Os fariseus, verdadeiros cumpridores da lei no tempo de Jesus, se escandalizavam porque os alguns discípulos do Mestre não lavavam as mãos para comer e nem para rezar. Os rabinos que eram os lideres religiosos dos judeus, pregavam a importância da purificação externa, comparando-a com a palavra de Deus. As normas dos rabinos eram rígidas, severas, não negligenciavam nenhum detalhe. Cada transgressão era tida como uma infidelidade a Deus e às tradições sagradas. O problema era a equivalência dessas tradições dos homens com os mandamentos do Senhor e a absolutização dessas práticas rituais.
Jesus se insere na linha espiritual dos profetas e dos piedosos mestres da vida religiosa do seu tempo, indica a renovação do coração e assume uma posição rígida contra a religião quando reduzida ao cumprimento de um código jurídico. Os que sublinham estas normas são chamados de ‘hipócritas’, pessoas que vestiram a máscara da religiosidade e esqueceram o essencial: o amor ao próximo. Os cristãos não desprezam nenhuma ‘tradição’, mas todas devem ser submetidas a uma verificação. Se elas estão de acordo com as exigências evangélicas ou reproduzem costumes. Acima de tudo, é preciso lembrar sempre que não se pode colocar no mesmo patamar o mandamento de Deus e as ‘tradições dos homens’. O mandamento de Deus é absoluto e não pode ser mudado. Para Jesus o que vale é um exame de consciência sobre os sentimentos que alimentamos em relação aos irmãos.
A verdadeira purificação deve acontecer de dentro para fora e não ser apenas uma preocupação com o externo. Podemos estar limpos e bem arrumados por fora, mas ‘sepulcros caiados’ por dentro, usando as palavras do próprio Jesus. É preciso purificar o nosso coração, para que seja igual ao de Jesus, cheio de compaixão e de misericórdia. Um coração manso e humilde, capaz de acolher a todos, sobretudo, aqueles mais sofridos e desamparados. Quantos corações cheios de ódio, de veneno, prontos para arruinar e para acabar com a imagem do outro. Que sentem prazer em destruir, em empurrar o outro para o precipício, alegrando-se com a sua desgraça. Este coração precisa de muita purificação, para ser capaz de amar o próximo, sem julgar ou condenar, como um juiz implacável e sem piedade.

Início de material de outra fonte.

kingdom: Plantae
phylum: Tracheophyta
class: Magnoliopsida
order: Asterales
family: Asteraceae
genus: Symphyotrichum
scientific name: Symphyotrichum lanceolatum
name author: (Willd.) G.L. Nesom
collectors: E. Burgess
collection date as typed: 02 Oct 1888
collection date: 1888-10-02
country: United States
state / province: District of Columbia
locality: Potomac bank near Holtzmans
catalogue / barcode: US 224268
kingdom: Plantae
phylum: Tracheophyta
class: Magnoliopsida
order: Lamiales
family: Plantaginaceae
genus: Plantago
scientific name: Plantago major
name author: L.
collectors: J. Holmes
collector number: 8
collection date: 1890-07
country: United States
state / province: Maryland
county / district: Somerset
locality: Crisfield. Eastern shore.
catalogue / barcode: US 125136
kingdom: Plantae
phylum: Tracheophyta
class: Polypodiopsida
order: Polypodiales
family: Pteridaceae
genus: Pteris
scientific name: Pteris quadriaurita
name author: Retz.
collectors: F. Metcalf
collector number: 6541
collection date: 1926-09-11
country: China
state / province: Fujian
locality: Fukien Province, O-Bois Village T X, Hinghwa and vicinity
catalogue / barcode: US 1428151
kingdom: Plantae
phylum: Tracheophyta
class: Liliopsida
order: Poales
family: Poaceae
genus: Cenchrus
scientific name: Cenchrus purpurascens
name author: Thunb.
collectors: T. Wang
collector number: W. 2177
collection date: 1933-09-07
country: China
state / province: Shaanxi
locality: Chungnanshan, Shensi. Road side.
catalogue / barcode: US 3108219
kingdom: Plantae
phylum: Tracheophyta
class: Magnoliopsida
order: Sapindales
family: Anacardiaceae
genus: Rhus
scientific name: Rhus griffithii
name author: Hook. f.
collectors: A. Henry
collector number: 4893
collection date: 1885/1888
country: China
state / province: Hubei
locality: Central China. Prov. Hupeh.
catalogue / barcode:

Seguir a Jesus, diferentemente dos fariseus e rabinos, é purificar os olhos contra todo olhar condenatório e discriminatório. Um olhar sereno, terno, carinhoso, que quer o bem do irmão. Purificar os ouvidos, para que sejam capazes de escutar a quem precisa, sem dar conselhos ou normas rígidas para seguir. Abrir os ouvidos significa ser capaz de silenciar a sua própria voz, e deixar o outro falar e expressar a sua dor, seu sofrimento e suas angústias. Como temos dificuldade em entrar no mundo do outro e acolhê-lo em profundidade! Isto requer uma verdadeira purificação dos meus conceitos rígidos e fechados. Purificar as nossas mãos, para que a exemplo das mãos de Jesus, sejam capazes de ir ao encontro de quem está caído; estender a mão ao sofredor; tocar com ternura a quem está abalado pelo peso da vida; curar aquele enfermo e necessitado de perdão.
Não basta comer com as mãos limpas; é preciso comer com o coração puro e cheio de misericórdia. Mudar por dentro significa, no fundo, a exemplo de Jesus, fazer tudo única e simplesmente em vista do bem do outro. É preciso purificar o coração de toda maldade e deixar desabrochar a ternura, a candura, a compaixão e a misericórdia. Só assim poderemos construir um mundo melhor, um Reino de paz, amor, justiça e fraternidade.